Drawing a line through a cloud of point (ie doing a linear regression) is the most basic analysis one may do. It is sometime fitting well to the data, but in some (many) situations, the relationships between variables are not linear. In this case one may follow three different ways: (i) try to linearize the relationship by transforming the data, (ii) fit polynomial or complex spline models to the data or (iii) fit non-linear functions to the data. As you may have guessed from the title, this post will be dedicated to the third option.
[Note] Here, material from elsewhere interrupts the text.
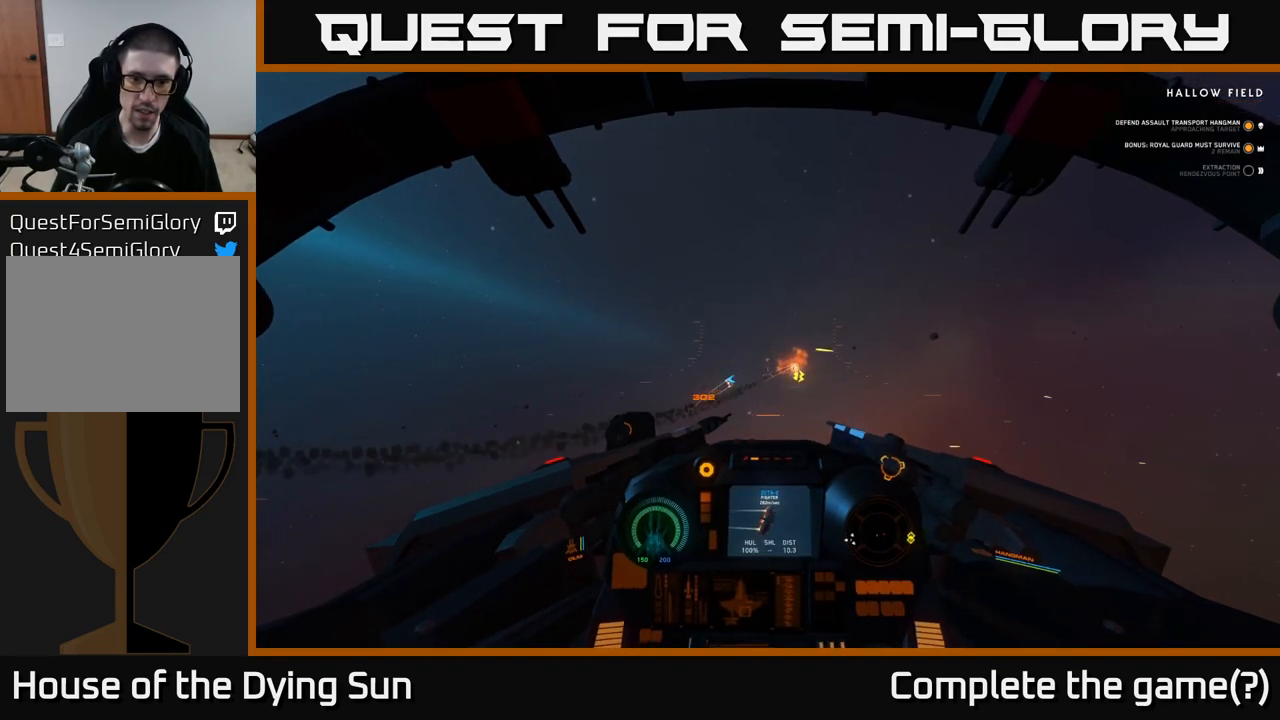
{"buttons": ["L2"], "left_stick": "center", "right_stick": "right", "events": [[83, "R1", "down"], [100, "L2", "up"], [133, "R1", "up"], [283, "L2", "down"], [300, "right_stick", "up"], [450, "right_stick", "right"]]}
What is non-linear regression?

In non-linear regression the analyst specify a function with a set of parameters to fit to the data. The most basic way to estimate such parameters is to use a non-linear least squares approach (function nls in R) which basically approximate the non-linear function using a linear one and iteratively try to find the best parameter values (wiki). A nice feature of non-linear regression in an applied context is that the estimated parameters have a clear interpretation (Vmax in a Michaelis-Menten model is the maximum rate) which would be harder to get using linear models on transformed data for example.
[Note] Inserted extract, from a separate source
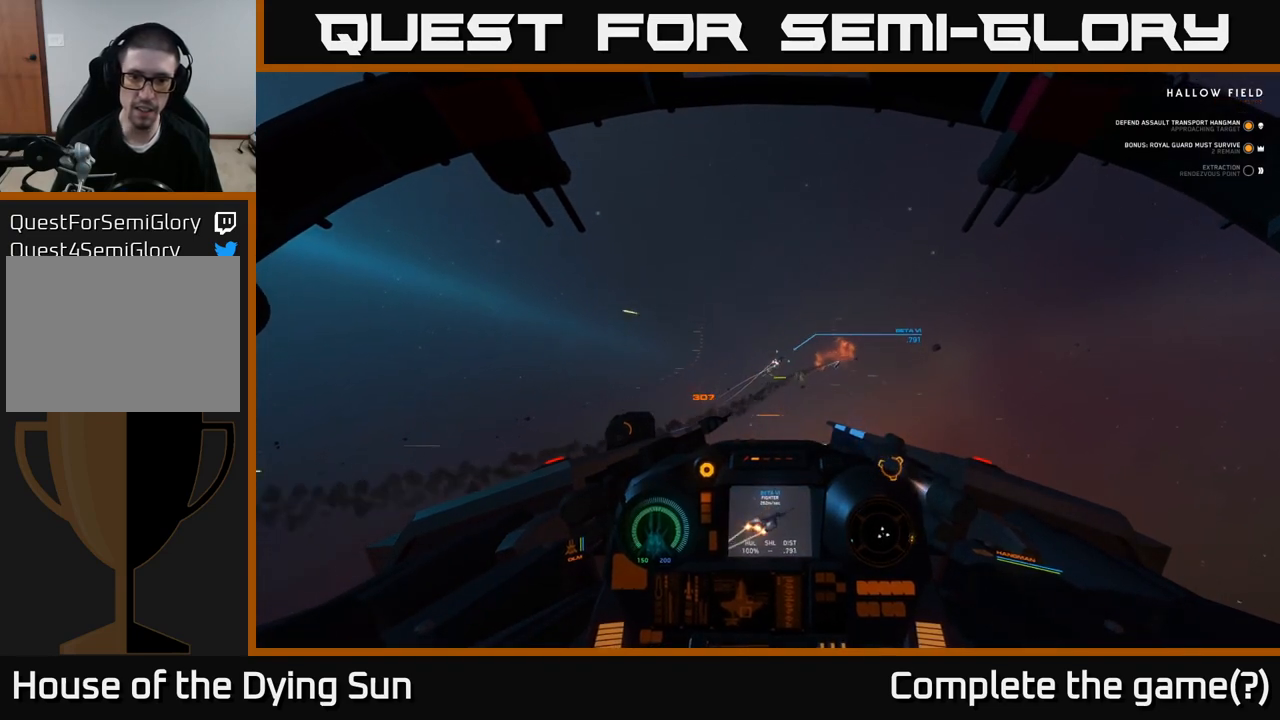
{"buttons": [], "left_stick": "center", "right_stick": "up-right", "events": [[83, "L2", "up"], [217, "right_stick", "up-right"]]}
Fit non-linear least squares

First example using the Michaelis-Menten equation:

#simulate some data
set.seed(20160227)
x<-seq(0,50,1)
y<-((runif(1,10,20)*x)/(runif(1,0,10)+x))+rnorm(51,0,1)
#for simple models nls find good starting values for the parameters even if it throw a warning
m<-nls(y~a*x/(b+x))
#get some estimation of goodness of fit
cor(y,predict(m))
[1] 0.9496598

Code below is to make a plot:

#plot
plot(x,y)
lines(x,predict(m),lty=2,col="red",lwd=3)

Here it is the plot:
NLS_1

The issue of finding the right starting values

Finding good starting values is very important in non-linear regression to allow the model algorithm to converge. If you set starting parameters values completely outside of the range of potential parameter values the algorithm will either fail or it will return non-sensical parameter like for example returning a growth rate of 1000 when the actual value is 1.04.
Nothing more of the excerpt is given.